THE TASK:
Repeat the text of every entry below word for word. Leave the pictures out of your answer.

Data items:
····················

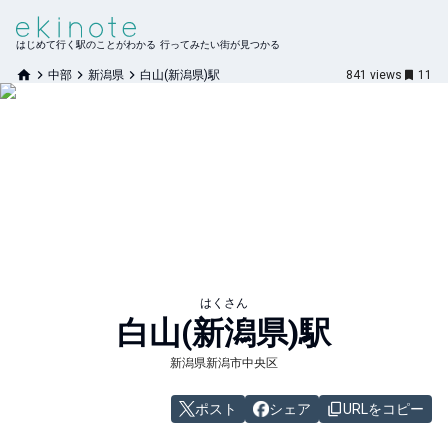
はじめて行く駅のことがわかる 行ってみたい街が見つかる
中部
新潟県
白山(新潟県)駅
841
views
11
はくさん
白山(新潟県)
駅
新潟県新潟市中央区
ポスト
シェア
URLをコピー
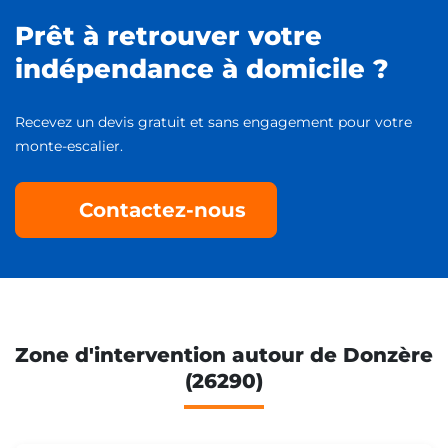
Prêt à retrouver votre
indépendance à domicile ?
Recevez un devis gratuit et sans engagement pour votre
monte-escalier.
Contactez-nous
Zone d'intervention autour de Donzère
(26290)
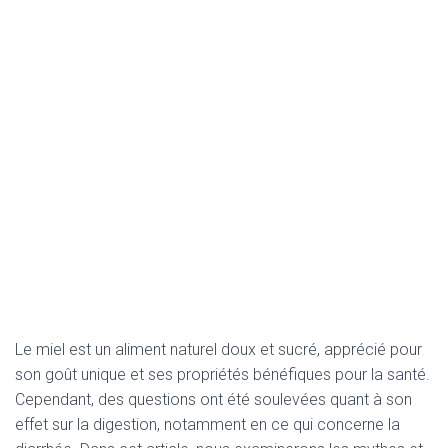
Le miel est un aliment naturel doux et sucré, apprécié pour
son goût unique et ses propriétés bénéfiques pour la santé.
Cependant, des questions ont été soulevées quant à son
effet sur la digestion, notamment en ce qui concerne la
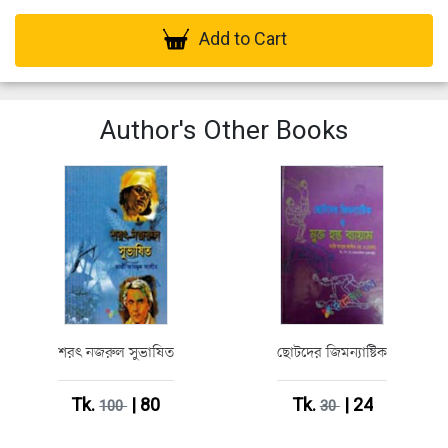
Add to Cart
Author's Other Books
শরৎ নজরুল সুভাষিত
ছোটদের জিমন্যাষ্টিক
Tk.
| 80
Tk.
| 24
100
30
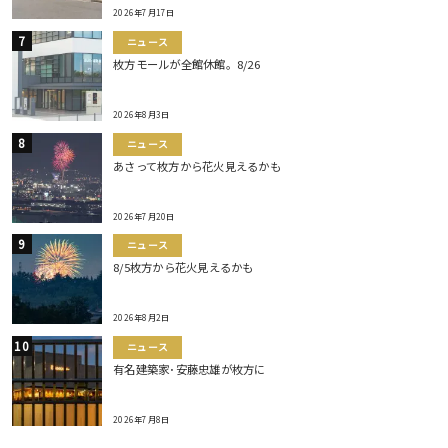
2026年7月17日
ニュース
枚方モールが全館休館。8/26
2026年8月3日
ニュース
あさって枚方から花火見えるかも
2026年7月20日
ニュース
8/5枚方から花火見えるかも
2026年8月2日
ニュース
有名建築家･安藤忠雄が枚方に
2026年7月8日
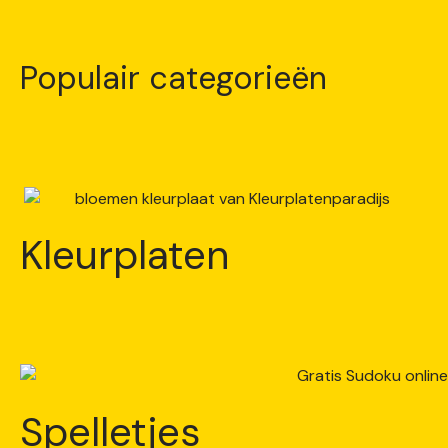
Populair categorieën
Kleurplaten
Spelletjes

····················

REPLY:
はじめて行く駅のことがわかる 行ってみたい街が見つかる
中部
新潟県
白山(新潟県)駅
841
views
11
はくさん
白山(新潟県)
駅
新潟県新潟市中央区
ポスト
シェア
URLをコピー
Prêt à retrouver votre
indépendance à domicile ?
Recevez un devis gratuit et sans engagement pour votre
monte-escalier.
Contactez-nous
Zone d'intervention autour de Donzère
(26290)
Le miel est un aliment naturel doux et sucré, apprécié pour
son goût unique et ses propriétés bénéfiques pour la santé.
Cependant, des questions ont été soulevées quant à son
effet sur la digestion, notamment en ce qui concerne la
Add to Cart
Author's Other Books
শরৎ নজরুল সুভাষিত
ছোটদের জিমন্যাষ্টিক
Tk.
| 80
Tk.
| 24
100
30
2026年7月17日
ニュース
枚方モールが全館休館。8/26
2026年8月3日
ニュース
あさって枚方から花火見えるかも
2026年7月20日
ニュース
8/5枚方から花火見えるかも
2026年8月2日
ニュース
有名建築家･安藤忠雄が枚方に
2026年7月8日
Populair categorieën
Kleurplaten
Spelletjes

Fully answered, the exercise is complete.